(Data)

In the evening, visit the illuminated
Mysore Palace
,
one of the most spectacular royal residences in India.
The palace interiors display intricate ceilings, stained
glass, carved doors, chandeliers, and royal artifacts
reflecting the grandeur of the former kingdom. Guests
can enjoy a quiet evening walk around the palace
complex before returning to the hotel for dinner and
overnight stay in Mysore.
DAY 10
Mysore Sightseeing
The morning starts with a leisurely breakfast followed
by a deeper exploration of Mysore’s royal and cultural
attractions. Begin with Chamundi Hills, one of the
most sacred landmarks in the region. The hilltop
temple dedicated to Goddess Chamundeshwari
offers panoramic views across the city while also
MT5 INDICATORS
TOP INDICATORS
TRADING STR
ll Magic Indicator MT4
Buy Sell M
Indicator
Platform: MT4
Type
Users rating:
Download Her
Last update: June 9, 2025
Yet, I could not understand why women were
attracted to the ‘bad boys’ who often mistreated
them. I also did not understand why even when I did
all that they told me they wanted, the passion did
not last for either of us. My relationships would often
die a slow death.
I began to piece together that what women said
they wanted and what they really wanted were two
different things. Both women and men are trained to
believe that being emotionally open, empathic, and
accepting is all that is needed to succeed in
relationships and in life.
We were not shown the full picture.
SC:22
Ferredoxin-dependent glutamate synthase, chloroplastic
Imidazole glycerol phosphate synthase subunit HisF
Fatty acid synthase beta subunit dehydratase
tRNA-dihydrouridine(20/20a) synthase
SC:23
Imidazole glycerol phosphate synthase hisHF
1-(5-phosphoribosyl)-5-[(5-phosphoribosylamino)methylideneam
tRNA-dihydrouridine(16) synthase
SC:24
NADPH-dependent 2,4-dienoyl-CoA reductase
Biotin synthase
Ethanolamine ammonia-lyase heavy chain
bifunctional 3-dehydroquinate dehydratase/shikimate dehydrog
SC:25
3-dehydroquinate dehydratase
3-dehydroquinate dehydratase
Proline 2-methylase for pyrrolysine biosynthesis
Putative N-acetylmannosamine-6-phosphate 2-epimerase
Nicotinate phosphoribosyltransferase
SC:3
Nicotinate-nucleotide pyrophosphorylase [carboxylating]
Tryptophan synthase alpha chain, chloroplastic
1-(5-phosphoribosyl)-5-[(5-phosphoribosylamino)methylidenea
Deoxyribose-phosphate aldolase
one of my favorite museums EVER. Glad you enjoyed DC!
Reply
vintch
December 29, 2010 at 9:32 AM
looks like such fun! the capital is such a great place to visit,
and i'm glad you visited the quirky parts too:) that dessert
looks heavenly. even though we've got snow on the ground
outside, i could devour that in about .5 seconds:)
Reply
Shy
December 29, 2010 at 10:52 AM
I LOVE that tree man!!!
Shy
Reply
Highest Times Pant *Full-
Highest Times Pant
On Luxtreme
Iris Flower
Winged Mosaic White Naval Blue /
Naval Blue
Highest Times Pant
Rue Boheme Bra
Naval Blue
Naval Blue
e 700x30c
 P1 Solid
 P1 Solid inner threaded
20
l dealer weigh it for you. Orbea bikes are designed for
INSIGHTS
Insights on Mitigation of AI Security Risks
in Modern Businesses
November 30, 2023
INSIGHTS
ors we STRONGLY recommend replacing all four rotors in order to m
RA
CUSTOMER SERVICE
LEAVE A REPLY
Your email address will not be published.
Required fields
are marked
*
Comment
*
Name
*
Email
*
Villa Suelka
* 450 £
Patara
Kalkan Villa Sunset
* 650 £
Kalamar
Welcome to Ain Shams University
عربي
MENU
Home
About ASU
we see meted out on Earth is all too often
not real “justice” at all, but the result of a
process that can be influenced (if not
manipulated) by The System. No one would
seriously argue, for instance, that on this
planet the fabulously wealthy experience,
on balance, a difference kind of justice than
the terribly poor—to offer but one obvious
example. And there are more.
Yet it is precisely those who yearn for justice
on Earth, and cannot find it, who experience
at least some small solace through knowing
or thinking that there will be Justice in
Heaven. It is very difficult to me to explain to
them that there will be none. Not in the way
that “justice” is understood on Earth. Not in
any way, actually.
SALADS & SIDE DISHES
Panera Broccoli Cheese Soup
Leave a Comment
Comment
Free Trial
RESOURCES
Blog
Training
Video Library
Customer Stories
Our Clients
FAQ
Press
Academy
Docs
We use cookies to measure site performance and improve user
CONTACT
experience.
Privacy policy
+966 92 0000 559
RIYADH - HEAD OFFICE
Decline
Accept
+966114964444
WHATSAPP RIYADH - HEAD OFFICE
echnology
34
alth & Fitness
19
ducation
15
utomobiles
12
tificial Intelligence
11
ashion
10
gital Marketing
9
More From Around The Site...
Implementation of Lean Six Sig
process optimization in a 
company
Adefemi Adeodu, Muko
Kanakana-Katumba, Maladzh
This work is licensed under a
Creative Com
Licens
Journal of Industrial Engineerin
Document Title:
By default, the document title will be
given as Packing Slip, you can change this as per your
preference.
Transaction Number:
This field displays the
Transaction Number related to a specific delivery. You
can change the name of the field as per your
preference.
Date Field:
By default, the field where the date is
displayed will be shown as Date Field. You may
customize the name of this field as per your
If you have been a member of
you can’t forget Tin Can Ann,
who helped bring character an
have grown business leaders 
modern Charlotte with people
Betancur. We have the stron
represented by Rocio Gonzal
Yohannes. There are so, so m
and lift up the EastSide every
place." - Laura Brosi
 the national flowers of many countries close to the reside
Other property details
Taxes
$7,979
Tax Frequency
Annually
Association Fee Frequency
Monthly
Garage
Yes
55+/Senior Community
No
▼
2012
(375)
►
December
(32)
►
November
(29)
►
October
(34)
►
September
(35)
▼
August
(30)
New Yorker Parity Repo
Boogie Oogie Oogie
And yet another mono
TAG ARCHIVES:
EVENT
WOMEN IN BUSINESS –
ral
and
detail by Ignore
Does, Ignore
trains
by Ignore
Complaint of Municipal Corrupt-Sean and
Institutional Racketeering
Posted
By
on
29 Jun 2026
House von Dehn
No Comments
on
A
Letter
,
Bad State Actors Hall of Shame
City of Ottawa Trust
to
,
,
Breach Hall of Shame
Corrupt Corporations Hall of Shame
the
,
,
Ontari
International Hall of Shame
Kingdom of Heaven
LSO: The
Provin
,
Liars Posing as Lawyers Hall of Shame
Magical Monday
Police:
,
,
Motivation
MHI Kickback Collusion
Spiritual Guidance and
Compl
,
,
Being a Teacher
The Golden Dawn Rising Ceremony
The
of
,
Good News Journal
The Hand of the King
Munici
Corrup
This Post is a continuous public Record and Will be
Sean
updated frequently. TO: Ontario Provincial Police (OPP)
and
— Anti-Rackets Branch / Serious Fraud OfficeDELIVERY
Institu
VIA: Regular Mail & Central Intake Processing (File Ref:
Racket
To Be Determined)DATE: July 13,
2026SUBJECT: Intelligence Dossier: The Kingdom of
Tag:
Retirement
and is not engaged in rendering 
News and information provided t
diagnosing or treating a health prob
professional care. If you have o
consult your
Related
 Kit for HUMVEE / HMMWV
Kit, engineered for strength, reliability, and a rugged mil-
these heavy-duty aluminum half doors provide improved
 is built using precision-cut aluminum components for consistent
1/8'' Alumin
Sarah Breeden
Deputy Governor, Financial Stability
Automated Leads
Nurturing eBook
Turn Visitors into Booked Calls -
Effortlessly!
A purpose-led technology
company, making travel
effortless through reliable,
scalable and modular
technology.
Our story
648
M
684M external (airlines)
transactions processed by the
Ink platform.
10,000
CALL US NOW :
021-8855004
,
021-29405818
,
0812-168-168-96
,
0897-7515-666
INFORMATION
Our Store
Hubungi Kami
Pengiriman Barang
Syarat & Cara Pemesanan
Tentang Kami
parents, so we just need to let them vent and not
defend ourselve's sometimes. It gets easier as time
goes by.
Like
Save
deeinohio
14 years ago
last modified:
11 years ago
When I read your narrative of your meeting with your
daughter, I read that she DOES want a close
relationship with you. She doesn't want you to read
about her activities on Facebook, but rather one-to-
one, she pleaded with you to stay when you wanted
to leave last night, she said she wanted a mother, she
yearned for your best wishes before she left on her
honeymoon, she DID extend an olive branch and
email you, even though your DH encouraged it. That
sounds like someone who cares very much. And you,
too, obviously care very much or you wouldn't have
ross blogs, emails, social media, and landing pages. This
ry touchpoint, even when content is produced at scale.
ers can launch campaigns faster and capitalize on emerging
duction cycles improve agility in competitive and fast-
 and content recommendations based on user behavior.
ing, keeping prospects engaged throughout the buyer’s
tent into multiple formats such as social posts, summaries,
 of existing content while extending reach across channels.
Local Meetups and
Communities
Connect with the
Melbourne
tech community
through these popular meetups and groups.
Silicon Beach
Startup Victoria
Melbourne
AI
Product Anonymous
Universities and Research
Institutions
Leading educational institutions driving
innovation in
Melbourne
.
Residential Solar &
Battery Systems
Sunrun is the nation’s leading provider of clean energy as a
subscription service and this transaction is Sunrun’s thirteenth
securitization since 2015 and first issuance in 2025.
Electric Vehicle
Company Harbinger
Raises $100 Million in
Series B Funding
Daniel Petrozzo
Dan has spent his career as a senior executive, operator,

(End Data)

■ Exercise details ■
What lines above contain the string "much"? Copy all of them.

■ Solution ■
sounds like someone who cares very much. And you,
too, obviously care very much or you wouldn't have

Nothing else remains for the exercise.